Voici une traduction d'un auteur Colombien qui réfléchit sur la justification des auteurs de crimes contre l'humanité et de crimes de guerre...

VIA ALTERNA

12 février 2003

La Culpabilité des Victimes

Par : Ivan Cepeda Castro (*)

Ceux qui commettent des actes atroces, comme l’attaque indistincte contre des civils au club El Nogal le 7 février passé, agissent avec la conviction que leurs victimes sont ‘’ coupables ‘’ ou qu’elles peuvent être utilisées afin de réaliser leurs desseins stratégiques. L’instrumentation des êtres humains comme aspect de la pratique quotidienne de formes de violence extrême fait partie de la dynamique perverse de la guerre. Ainsi en est-il de l’instrumentation du rejet collectif devant des faits horribles comme ceux-là. Aussi, les instances qui influencent et mobilisent l‘opinion publique stimulent la discrimination des victimes en celles qui sont méritoires de la reconnaissance sociale et d’autres qui méritent seulement le silence complice avec les victimaires (1).

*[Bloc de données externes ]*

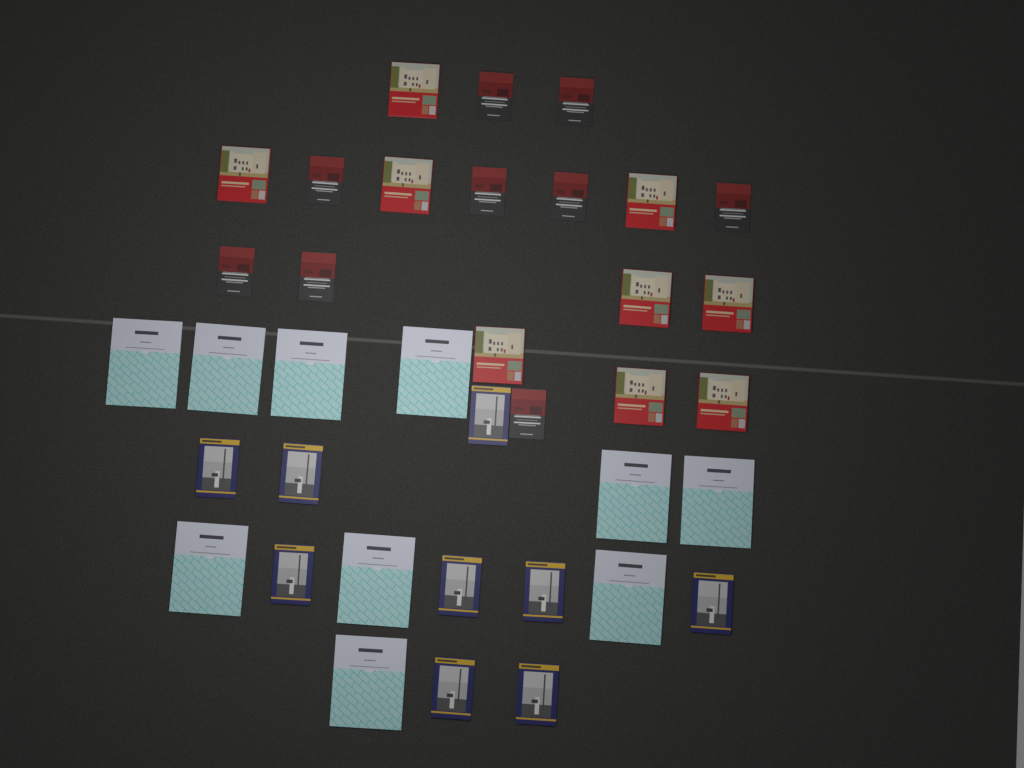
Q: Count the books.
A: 37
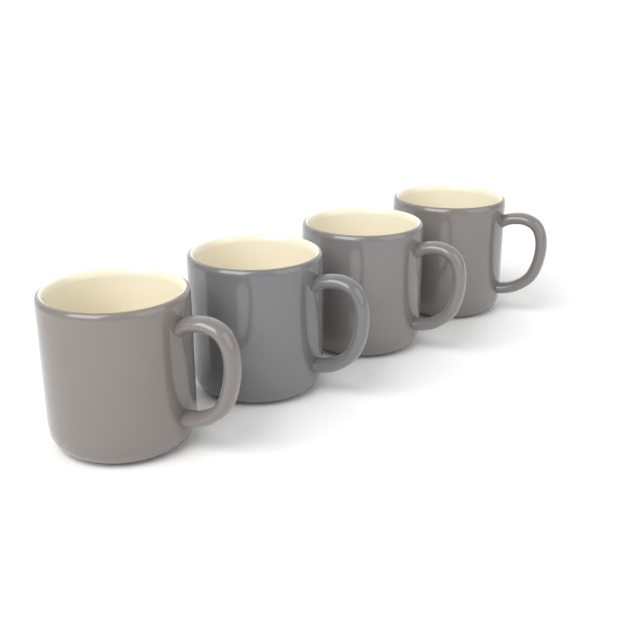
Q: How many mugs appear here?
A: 4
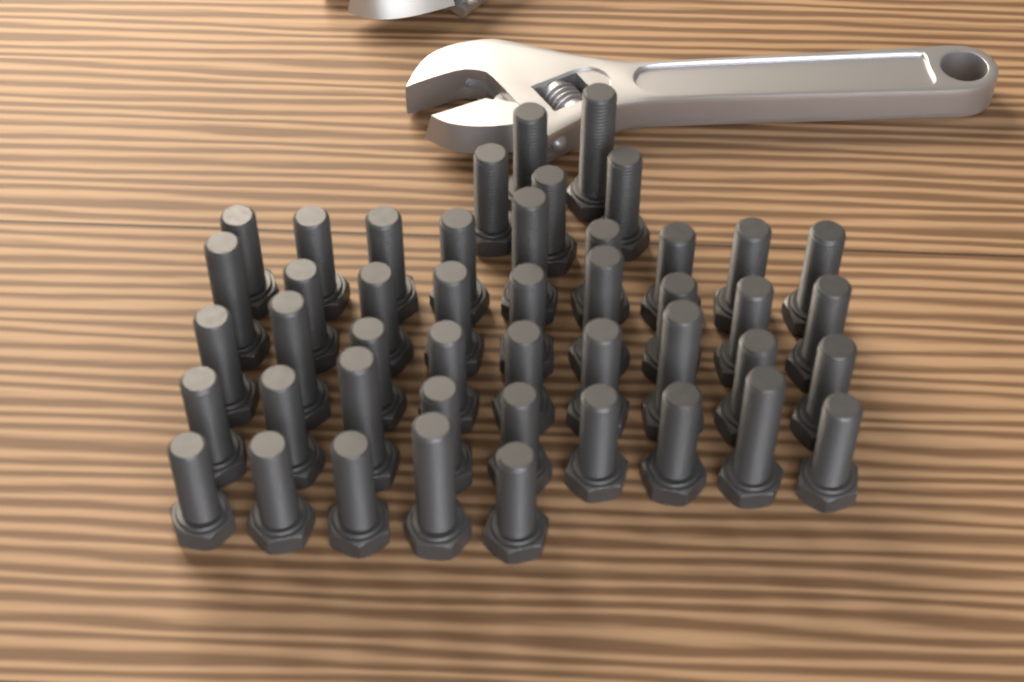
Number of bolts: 46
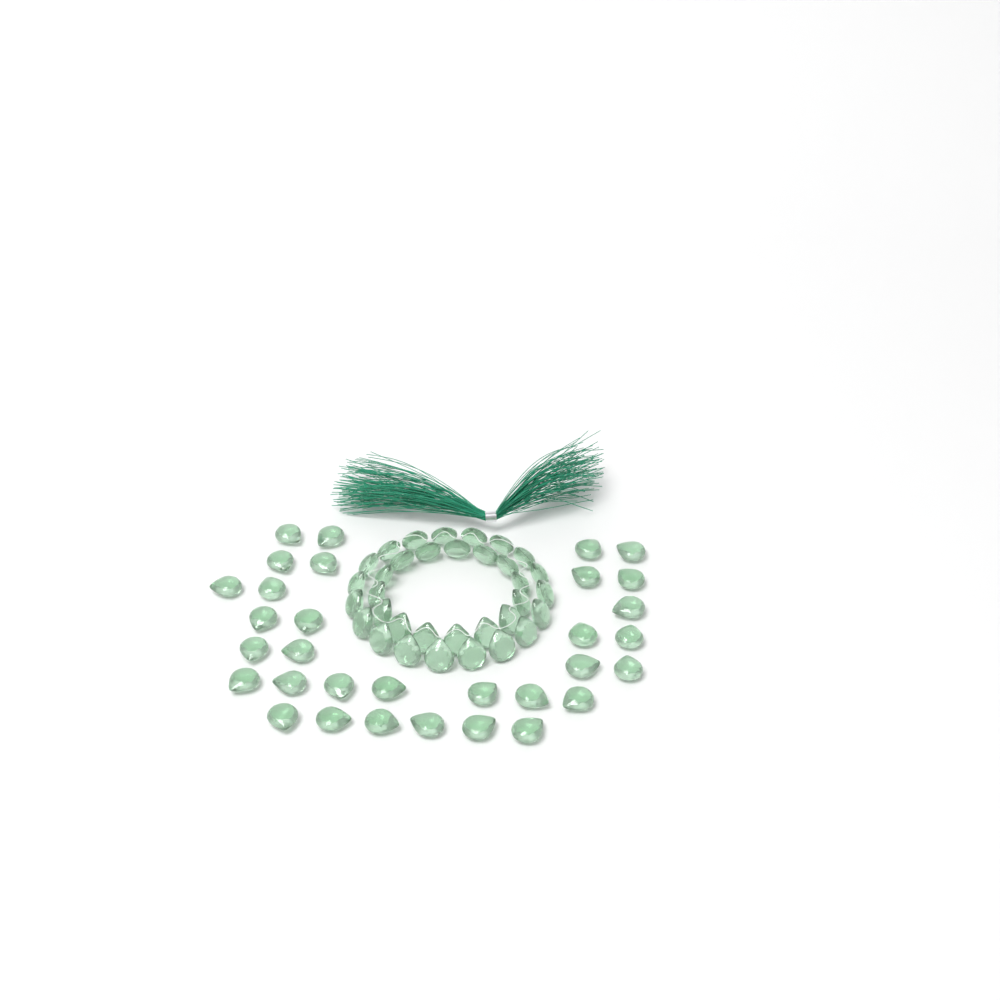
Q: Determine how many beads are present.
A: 66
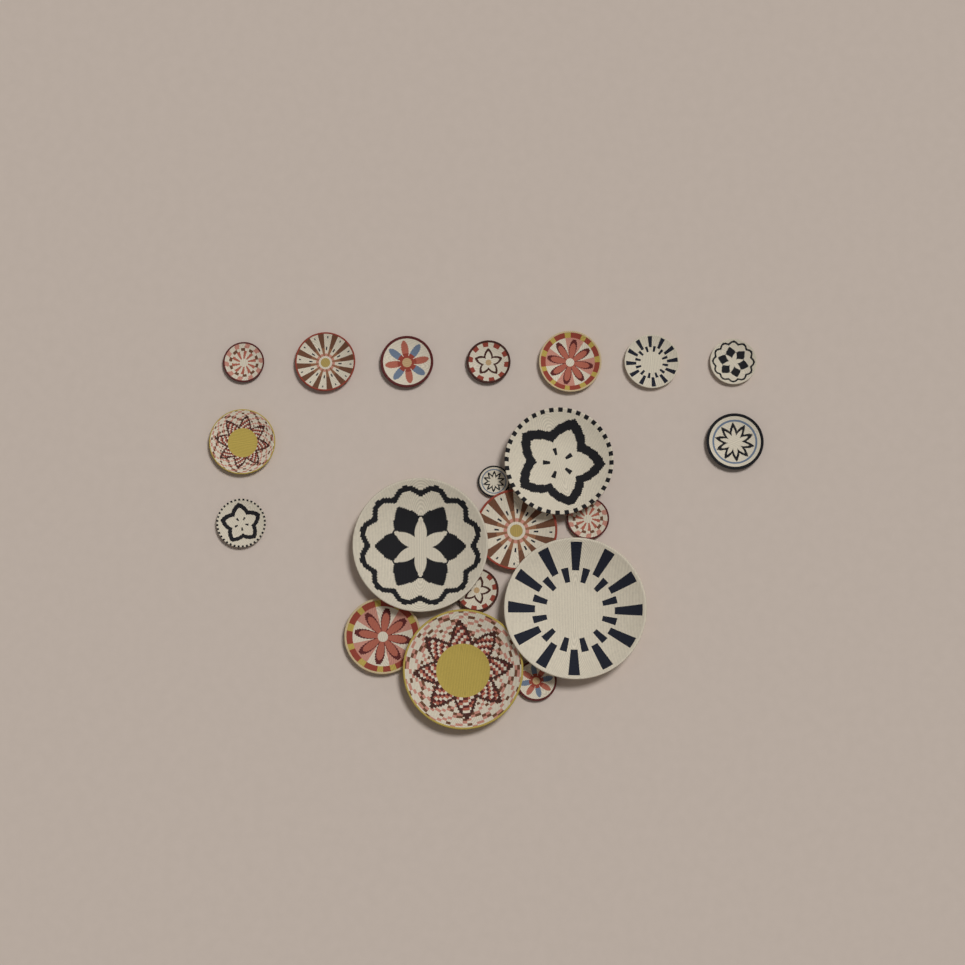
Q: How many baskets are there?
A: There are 20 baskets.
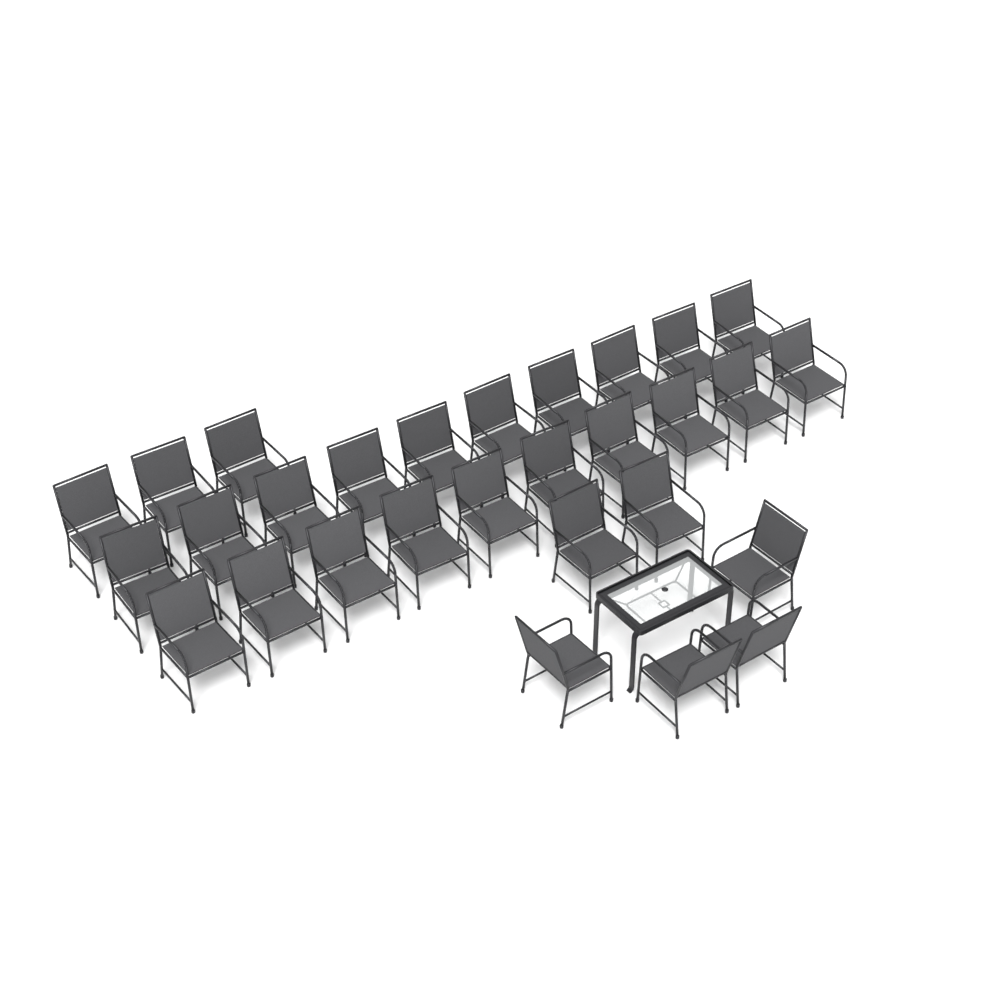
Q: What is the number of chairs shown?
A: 29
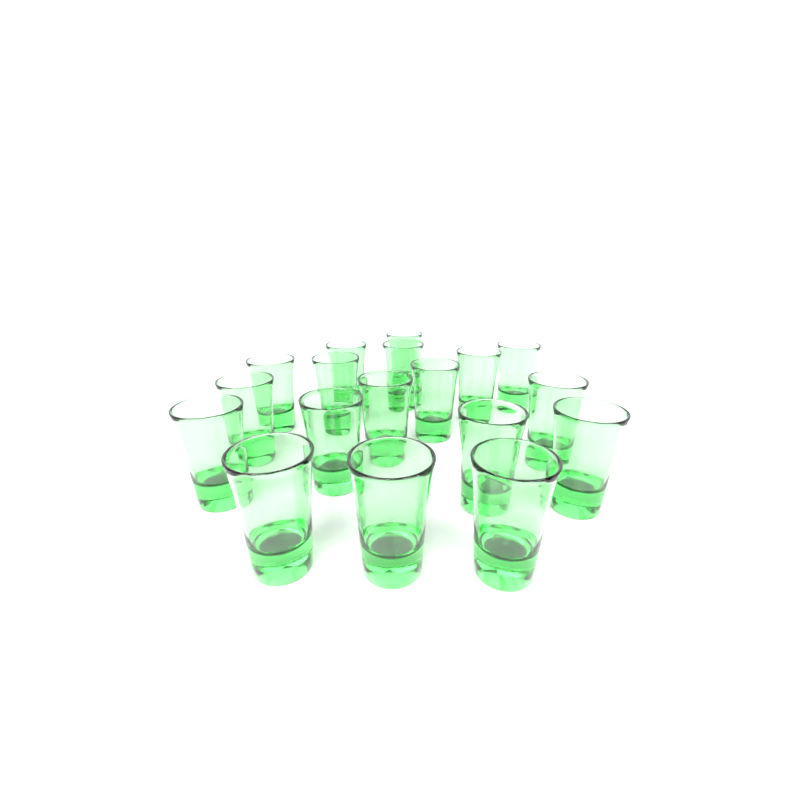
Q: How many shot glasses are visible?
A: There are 18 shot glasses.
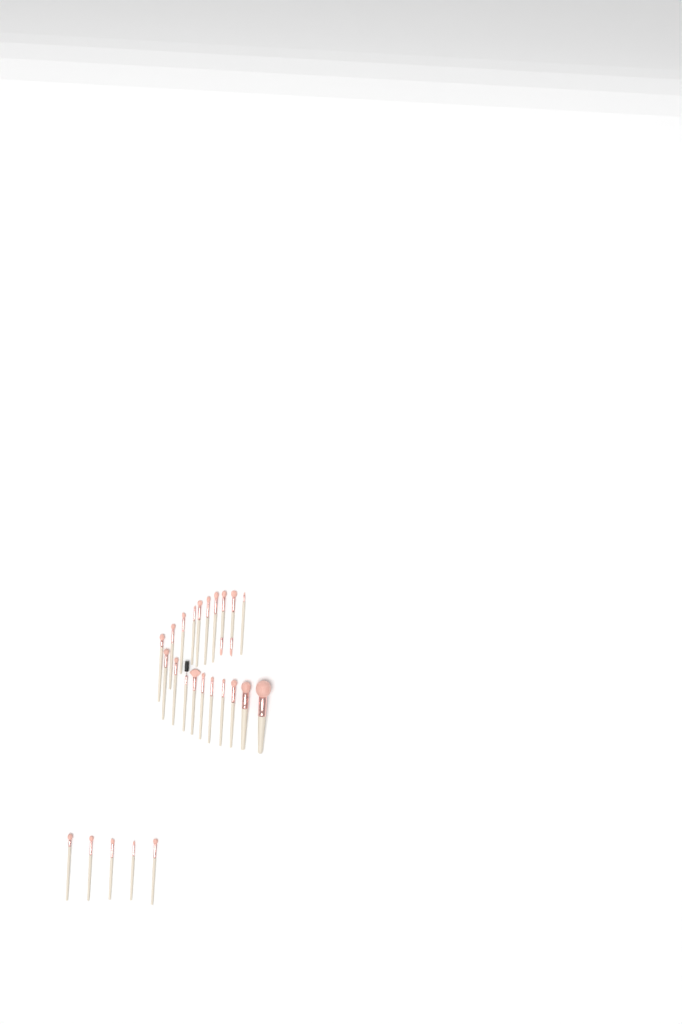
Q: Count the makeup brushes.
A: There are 25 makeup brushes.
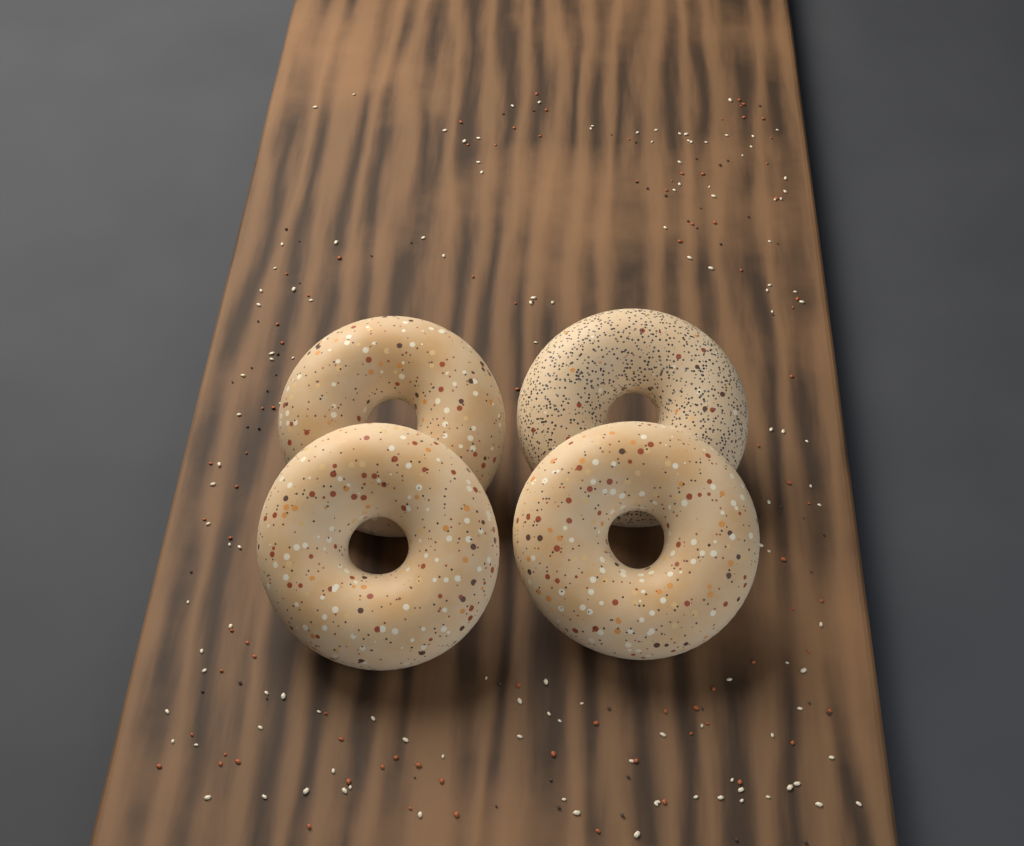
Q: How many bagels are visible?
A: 4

La perpétration des crimes de lèse humanité et des crimes de guerre ne consiste pas seulement dans l’élimination physique des victimes. Le caractère totalitaire de ces formes de violence se caractérise en ce qu’elles incarnent le désir de destruction absolu d’individus et de groupes déterminés d’une société donnée. ‘’ Destruction absolue ‘’ signifie dans ce contexte , non seulement atteintes contre l’intégrité corporelle ou psychique des personnes, mais additionnellement, déformer ou simplement annihiler son identité. A l’exécution de l’assassinat

(1) Victimaire : Celui qui frappait les victimes lors des
sacrifices.
de la torture, du déplacement, de la disparition ou de l’enlèvement, l’action criminelle additionne d’autres éléments qui recherchent la polarisation de l’opinion publique, l’acceptation collective de l’abjection et la naturalisation des atrocités, en totalité, comme quelque chose de nécessaire. Afin d’obtenir le soutien actif d’amples secteurs de la société, on impose, parallèlement à la terreur, l’officialisation de l’impunité et l’approbation de la dissimulation des véritables mobiles des délits.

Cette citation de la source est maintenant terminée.